Reference Domains Part IV: Metadata & Governance

This is the fourth and final part in the series on working with reference domains, also called classifications. The first part provided an overview of their nature, the second recommended an approach to data modelling, and the third explored collecting and documenting them. Here we will discuss metadata related to classifications and how it can be used to assist the governance of content, with particular reference to data quality.

Profiling

Classifications will first be encountered through the analysis process. As the reference domain is identified and the master source of the full list of codes and descriptions is found, it is possible to compare this data against profile results to determine the integrity of the data. Imagine that the field under investigation is the marital status of an individual. The master source reveals that the full list of codes and descriptions include: 1=Married, 2=Single, 3=Divorced. The table-level profile shows that the minimum value is “1″, while the maximum value is “4″. With the profile output stored as metadata, and the classifications loaded into reference tables, it is possible to automatically test that the actual values found in the source are within the range expected in the reference tables.

Similarly, a more detailed test could be run at the column-level, with the frequency distribution output compared against the reference values to check that no aberrant values appear.

Aberrant values could be a sign of integrity issues, or may indicate that additional values need to be added to the reference tables.

In order to make full use of this comparison of reference domain values and profiling results, it is important to collect the external classifications as part of the analysis process. This will allow the team to catch anomalies early and avoid rework.

Data Content Governance

For external classifications there may well be decisions to be made around the collection and consolidation of reference domains. A protocol should be developed to address any issues with inconsistent domains of values. Multiple domains will need to be rationalized into a single set of values that will be acceptable to all lines of business. Care needs to be taken to ensure the most authoritative source has been identified, and that a process is in place to handle change notification. This is particularly important in situations where the source is a hard-coded list drawn from documentation.

Naming Standards Governance

For internal classifications, the content is not subject to content governance so much as the enforcement of naming standards. This is especially important in the naming of relationships, to ensure the nature of the relationship is being accurately described. The time to do this is as the logical mapping document is passed through the screening process to govern all logical names.

Data Architecture Governance

The vast majority of reference domains should pose no challenge to data architecture governance. Most data elements will fit neatly into the simple structures of the Reference Domain and Reference Value tables described in part three of this series. There may be a decision to house long lists of values in separate tables; setting a threshold as assessment criteria. For example, if a classification contained more than 500 values, it would be held in its own reference table. This would be done to help access performance, although it may not be required, and should be tested to determine suitability. If a threshold is used to influence design, the profile results can again be used to programmatically assist the design process.
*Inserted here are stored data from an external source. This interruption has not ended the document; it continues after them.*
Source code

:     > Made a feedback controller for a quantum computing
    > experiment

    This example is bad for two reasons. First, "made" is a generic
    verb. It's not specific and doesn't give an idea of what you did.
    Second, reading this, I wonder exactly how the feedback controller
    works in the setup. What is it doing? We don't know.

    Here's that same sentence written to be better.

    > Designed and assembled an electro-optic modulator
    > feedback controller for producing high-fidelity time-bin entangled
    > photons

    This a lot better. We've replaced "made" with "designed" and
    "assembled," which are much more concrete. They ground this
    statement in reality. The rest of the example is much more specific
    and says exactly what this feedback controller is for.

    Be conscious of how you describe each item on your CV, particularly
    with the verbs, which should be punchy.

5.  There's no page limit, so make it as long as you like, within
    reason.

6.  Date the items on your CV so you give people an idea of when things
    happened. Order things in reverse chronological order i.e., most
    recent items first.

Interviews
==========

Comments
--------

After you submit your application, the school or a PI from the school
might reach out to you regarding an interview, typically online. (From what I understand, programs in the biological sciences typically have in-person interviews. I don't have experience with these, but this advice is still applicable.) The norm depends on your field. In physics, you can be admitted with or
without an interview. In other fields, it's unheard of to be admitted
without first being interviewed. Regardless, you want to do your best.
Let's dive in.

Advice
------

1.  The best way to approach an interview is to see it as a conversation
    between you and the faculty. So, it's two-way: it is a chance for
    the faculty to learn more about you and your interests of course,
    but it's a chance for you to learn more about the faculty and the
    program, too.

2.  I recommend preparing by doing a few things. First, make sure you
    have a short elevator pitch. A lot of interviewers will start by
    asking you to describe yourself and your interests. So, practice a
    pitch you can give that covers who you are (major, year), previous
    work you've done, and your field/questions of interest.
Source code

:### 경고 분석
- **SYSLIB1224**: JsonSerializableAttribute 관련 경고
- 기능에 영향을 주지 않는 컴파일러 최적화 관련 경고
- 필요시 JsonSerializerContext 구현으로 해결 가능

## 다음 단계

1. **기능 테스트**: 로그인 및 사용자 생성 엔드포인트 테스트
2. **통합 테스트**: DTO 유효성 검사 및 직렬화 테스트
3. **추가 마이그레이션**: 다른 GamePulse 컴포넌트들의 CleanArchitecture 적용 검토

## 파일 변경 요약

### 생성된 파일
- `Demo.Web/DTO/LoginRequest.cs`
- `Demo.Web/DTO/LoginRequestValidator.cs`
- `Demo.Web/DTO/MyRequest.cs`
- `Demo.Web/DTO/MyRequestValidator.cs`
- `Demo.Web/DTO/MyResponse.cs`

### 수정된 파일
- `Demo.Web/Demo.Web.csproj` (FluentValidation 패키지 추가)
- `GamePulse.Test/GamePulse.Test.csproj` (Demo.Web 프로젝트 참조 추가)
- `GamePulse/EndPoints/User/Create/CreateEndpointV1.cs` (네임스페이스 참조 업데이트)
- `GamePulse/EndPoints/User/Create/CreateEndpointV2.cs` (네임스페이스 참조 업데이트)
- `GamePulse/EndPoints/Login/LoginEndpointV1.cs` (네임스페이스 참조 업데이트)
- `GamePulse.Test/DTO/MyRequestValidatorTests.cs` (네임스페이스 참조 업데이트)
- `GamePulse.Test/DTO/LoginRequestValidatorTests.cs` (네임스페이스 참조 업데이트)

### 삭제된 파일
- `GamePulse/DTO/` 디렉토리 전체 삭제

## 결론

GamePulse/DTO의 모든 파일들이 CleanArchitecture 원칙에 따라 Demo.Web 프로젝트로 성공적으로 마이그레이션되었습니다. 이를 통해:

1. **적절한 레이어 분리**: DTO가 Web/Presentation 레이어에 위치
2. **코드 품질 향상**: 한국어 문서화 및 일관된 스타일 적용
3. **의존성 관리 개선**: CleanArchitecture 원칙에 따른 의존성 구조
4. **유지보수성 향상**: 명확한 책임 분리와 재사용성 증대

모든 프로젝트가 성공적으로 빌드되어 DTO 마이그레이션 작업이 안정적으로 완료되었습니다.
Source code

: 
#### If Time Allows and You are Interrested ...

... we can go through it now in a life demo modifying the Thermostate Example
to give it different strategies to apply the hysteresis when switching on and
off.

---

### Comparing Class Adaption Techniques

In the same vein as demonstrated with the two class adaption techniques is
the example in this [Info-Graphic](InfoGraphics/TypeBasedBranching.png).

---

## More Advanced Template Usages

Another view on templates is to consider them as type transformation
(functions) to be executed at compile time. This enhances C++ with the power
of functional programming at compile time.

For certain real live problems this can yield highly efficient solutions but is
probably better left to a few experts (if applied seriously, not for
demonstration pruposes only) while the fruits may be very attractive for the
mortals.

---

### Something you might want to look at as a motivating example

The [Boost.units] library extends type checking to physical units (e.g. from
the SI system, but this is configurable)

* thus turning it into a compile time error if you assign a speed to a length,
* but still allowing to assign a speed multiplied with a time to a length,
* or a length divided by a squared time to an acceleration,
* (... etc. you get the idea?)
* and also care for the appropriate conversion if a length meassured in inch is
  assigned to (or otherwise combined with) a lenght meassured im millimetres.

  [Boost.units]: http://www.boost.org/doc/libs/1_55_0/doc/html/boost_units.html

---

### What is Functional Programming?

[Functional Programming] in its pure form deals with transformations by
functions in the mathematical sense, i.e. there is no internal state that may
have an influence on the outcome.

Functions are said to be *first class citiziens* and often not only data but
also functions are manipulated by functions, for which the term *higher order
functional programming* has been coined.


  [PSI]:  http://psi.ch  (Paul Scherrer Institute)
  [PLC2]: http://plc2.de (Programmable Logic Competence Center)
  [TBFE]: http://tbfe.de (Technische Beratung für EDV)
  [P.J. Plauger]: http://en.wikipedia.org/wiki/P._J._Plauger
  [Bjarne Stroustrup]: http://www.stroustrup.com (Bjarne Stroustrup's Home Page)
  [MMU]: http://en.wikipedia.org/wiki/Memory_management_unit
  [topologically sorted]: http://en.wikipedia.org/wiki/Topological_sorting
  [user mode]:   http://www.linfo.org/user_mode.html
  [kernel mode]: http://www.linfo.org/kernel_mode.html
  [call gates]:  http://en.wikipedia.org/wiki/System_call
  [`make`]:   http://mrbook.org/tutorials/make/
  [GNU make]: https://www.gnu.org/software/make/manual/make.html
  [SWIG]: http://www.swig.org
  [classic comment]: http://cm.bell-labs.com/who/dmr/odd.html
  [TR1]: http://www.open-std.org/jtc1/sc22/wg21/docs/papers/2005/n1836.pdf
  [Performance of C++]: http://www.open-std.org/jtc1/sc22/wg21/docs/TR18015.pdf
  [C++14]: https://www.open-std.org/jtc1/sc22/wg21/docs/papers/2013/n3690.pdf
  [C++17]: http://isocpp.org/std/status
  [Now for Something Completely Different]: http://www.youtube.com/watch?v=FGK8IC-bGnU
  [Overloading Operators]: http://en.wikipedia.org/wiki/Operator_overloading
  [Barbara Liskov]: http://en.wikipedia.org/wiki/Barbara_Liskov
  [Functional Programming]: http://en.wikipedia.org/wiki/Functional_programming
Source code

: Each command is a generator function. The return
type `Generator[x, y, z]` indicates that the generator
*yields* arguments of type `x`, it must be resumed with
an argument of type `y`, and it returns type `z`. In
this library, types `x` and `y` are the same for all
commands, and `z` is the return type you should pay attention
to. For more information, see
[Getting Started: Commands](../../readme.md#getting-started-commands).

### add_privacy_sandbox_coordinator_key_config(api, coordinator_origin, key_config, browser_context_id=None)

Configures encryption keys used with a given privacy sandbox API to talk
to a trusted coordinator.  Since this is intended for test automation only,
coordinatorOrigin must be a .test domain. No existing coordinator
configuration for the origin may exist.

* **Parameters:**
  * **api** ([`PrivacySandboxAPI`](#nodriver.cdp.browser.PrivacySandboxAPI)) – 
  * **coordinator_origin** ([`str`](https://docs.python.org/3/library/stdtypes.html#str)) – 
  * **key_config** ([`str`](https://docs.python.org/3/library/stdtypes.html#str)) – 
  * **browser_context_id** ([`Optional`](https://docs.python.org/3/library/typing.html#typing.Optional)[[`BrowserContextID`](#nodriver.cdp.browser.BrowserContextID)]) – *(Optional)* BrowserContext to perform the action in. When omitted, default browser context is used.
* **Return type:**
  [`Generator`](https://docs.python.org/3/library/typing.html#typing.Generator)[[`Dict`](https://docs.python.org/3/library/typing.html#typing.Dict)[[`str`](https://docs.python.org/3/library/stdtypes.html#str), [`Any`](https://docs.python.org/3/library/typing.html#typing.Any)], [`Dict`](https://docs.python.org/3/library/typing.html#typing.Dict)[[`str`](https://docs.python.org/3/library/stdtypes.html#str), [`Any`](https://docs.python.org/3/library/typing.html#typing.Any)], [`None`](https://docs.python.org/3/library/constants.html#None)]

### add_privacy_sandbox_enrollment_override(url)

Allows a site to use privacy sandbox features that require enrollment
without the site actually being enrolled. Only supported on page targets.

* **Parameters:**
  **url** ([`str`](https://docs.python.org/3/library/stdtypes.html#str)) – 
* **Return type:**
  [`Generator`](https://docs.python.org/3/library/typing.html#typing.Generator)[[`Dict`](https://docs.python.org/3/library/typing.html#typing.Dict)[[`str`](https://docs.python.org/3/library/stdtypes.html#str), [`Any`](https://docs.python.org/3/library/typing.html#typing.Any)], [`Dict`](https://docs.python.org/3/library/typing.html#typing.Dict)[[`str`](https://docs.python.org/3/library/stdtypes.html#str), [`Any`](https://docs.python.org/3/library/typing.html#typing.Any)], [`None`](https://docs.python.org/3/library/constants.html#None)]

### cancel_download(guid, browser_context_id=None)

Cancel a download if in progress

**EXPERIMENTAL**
Likewise, there may be a call to create special structures for classifications that have unique attribution or particular structures. For instance, a set of classifications may form a balanced tree hierarchy that could be usefully held in denormalized structures. Again, these exceptions should be rare; and I would suggest they be avoided, with a premium placed on consistency of design.

Model validation should ensure that the length of the source fields is accommodated by the target reference tables. The table profile results can be referenced to make this determination automatically.

This completes the series on reference domains. Please feel free to provide your feedback. What challenges have you faced with classifications? How did you resolve them?